Avant mon arrestation, j’ai assisté à 3 réunions de RNC. Ces réunions portaient sur les stratégies de prise de pouvoir du RNC au Rwanda par la voie armée ou par le dialogue, qu’après la prise de pouvoir, nous allions poursuivre nos études dans les meilleures universités occidentales et occuper des postes politiques juteux.
Je m’accuse d’avoir versé des contributions obligatoires mensuelles de 1.500 Fr pour le compte de RNC par le biais de Cyprien Nibishaka"

 »
, a ainsi plaidé coupable l’accusé ajoutant que son arrestation est vite survenue avant qu’il entre sérieusement en pleine action criminelle.

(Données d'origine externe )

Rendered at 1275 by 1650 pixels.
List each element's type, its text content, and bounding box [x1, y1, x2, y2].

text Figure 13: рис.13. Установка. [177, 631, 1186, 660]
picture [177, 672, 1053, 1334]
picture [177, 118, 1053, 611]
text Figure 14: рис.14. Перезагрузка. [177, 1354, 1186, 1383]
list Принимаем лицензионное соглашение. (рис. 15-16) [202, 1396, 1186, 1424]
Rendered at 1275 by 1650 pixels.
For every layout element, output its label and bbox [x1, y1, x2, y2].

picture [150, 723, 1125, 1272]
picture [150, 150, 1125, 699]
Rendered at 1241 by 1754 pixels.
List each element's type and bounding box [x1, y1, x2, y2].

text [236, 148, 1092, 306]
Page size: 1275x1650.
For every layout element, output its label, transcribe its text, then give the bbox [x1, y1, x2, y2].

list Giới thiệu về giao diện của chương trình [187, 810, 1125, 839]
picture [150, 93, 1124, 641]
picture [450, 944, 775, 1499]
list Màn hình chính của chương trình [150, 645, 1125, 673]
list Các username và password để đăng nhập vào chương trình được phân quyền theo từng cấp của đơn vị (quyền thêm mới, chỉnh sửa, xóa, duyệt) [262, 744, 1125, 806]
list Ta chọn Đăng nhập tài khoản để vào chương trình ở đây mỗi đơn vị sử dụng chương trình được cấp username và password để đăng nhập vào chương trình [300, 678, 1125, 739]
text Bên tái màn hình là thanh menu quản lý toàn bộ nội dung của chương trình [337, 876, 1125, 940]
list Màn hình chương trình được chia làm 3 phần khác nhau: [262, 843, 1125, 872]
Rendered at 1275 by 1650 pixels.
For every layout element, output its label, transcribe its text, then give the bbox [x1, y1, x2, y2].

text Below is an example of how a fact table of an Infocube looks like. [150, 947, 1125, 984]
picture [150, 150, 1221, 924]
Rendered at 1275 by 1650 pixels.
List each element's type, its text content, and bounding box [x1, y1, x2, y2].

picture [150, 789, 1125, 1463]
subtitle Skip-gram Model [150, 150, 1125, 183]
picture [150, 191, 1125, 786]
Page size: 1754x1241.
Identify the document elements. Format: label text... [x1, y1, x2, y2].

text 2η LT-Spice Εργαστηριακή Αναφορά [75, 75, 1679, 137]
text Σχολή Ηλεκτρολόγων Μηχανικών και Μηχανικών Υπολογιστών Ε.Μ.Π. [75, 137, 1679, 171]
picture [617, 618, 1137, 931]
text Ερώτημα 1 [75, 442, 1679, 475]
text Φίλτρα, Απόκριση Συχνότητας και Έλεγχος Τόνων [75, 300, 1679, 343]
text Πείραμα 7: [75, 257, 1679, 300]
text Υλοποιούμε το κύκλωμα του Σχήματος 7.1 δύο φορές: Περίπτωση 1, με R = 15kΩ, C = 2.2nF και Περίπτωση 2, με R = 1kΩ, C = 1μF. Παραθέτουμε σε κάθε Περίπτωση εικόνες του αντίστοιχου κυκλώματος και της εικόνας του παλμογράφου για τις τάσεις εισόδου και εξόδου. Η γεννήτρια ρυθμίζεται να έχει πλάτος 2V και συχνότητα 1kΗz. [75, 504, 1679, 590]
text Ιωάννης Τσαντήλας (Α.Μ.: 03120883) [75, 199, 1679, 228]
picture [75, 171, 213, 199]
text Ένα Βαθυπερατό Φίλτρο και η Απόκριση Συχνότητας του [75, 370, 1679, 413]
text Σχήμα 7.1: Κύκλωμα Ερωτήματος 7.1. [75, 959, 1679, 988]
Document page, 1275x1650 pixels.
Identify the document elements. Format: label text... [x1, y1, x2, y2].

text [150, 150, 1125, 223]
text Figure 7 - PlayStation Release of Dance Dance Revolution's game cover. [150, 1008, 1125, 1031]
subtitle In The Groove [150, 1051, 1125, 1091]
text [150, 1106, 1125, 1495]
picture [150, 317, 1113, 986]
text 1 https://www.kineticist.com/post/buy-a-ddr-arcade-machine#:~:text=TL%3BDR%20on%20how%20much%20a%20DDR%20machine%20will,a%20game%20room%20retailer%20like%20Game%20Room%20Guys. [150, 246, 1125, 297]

L’avocat de Numvayabo a pris immédiatement la parole pour demander à la Cour de commuer la peine de son client à cinq ans pour qu’il soit immédiatement relâché pour avoir coopéré entièrement avec la justice. Le Ministère public n’a pas apprécié cette requête disant que l’accusé n’a pas parlé d’une tâche hautement criminelle qui lui avait été donnée par la direction de RNC consistant à dresser une carte de positions militaires des RDF.

Accusé Lt Mutabazi Levez-vous !!!
Le Lt Joël Mutabazi ayant été appelé à la barre, il s’est plaint de sa vue détériorée. "Votre honneur, je ne vois plus. Mes lunettes sont cassées. On ne m’en a pas donné d’autres pour que je puisse préparer ma défense", a-t-il dit accusant les autorités pénitenciaires de laxisme à son égard.
Sur ce, la Cour a ordonné que ces lunettes lui soient fournies en temps nécessaire pour qu’il puisse étudier son dossier avant la prochaine date de comparution du 15 juillet 2019.